Authentic Leadership - Shields Down

authentic leadershipBuilding on my recent blog about leading your strategic mind, let's investigate the next step in developing your capacity to lead from authentic purpose. I'm going to use a Star Trek reference to call this work "shields down" or "de cloaking." The shields in Star Trek were to protect the ship from enemy fire and cloaking was to make the ship invisible. I suggest that as a leader, it’s worthwhile to investigate how these two notions operate in your life. In her book and TED talk, "Lessons From The Mental Hospital," Glennon Doyle Melton demonstrates having done masterful work in recovering her super sensitive, highly aware youthful self after sliding into bulimia, alcoholism and drug addiction to kill the pain of the messy world in which we live. She calls those addictions "superhuman capes," strategies to repel the hurts and become invisible.

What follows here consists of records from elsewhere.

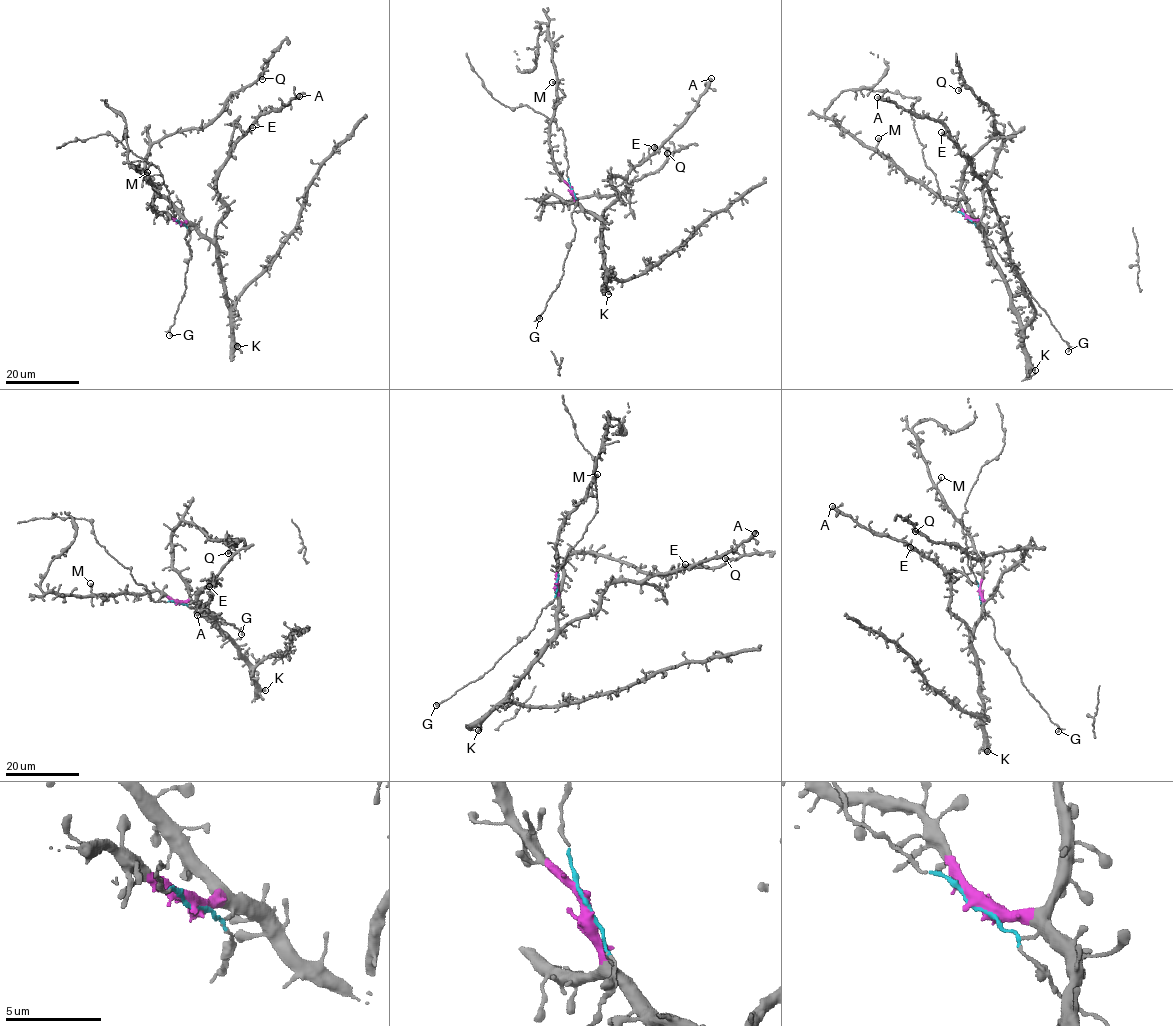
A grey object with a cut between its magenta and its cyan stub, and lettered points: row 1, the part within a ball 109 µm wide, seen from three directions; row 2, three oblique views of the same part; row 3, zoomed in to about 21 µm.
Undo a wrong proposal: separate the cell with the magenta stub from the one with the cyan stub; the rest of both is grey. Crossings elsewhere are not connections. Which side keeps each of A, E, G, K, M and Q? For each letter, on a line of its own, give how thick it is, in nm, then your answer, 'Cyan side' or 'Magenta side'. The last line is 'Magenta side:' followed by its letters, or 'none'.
A: Thickness 550 nm. Magenta side
E: Thickness 380 nm. Magenta side
G: Thickness 320 nm. Cyan side
K: Thickness 480 nm. Magenta side
M: Thickness 400 nm. Magenta side
Q: Thickness 480 nm. Magenta side
Magenta side: A, E, K, M, Q

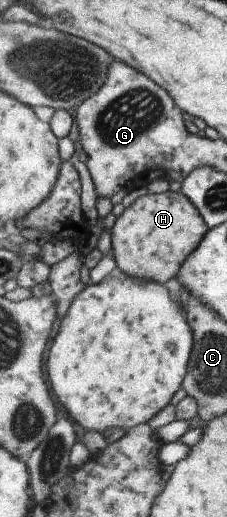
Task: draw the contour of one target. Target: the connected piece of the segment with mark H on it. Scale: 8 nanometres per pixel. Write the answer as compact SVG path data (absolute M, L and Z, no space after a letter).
M167 190L164 193L140 196L124 208L110 228L110 252L115 260L115 271L123 272L131 278L143 278L163 284L175 276L184 258L199 244L207 229L198 210L180 192Z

The key to her recovery was her commitment to be present to her fear and pain and be willing to engage with the "real world."

Her moving presentation becomes personal to the rest of us when she defines the "superhuman cape" as anything that protects our vulnerability. So what's your superhuman cape? A technical or advanced degree? Extreme athletic conditioning? Intellectual capacities? Hard ball attitude? Results-only focus? Workaholism?.I could go on and on but it’s worthwhile effort for you to stand back and see yours. If you don't know how you keep people and the pain of this messy life that makes up real reality at bay, find an honest person who knows you and ask them.

If you've been hiding behind your superhuman cape you may find it nearly impossible to consider setting it aside. Melton speaks to the enormous courage required and borrows a definition from Dr. Brene Brown, "courage is to tell the story of who you are with your whole heart."

Let's juxtapose that definition with another that I refer to constantly from David Whyte, "Courage Is developing a friendship with the unknown." It is going to take a lot of friendship with the unknown for you to de-cloak who you really are with your whole heart because you don't know what will happen. To make matters worse, you have probably recorded painful past experiences or experienced a lot of bad outcomes that justify your hiding inside your supercape.

So what makes it worthwhile? It allows them to share your authentic purpose and choose to freely support you. It strips out the pretense that often goes on and gets in the way of productive interactions. It allows them to risk putting their shields down too. Best of all, it lets you out of your own prison into the light of personal freedom.

Melton declares that the prizes to be won for being vulnerable are peace, dignity & friendship.  Imagine how productively you, your team and your family can interact with those prizes in hand!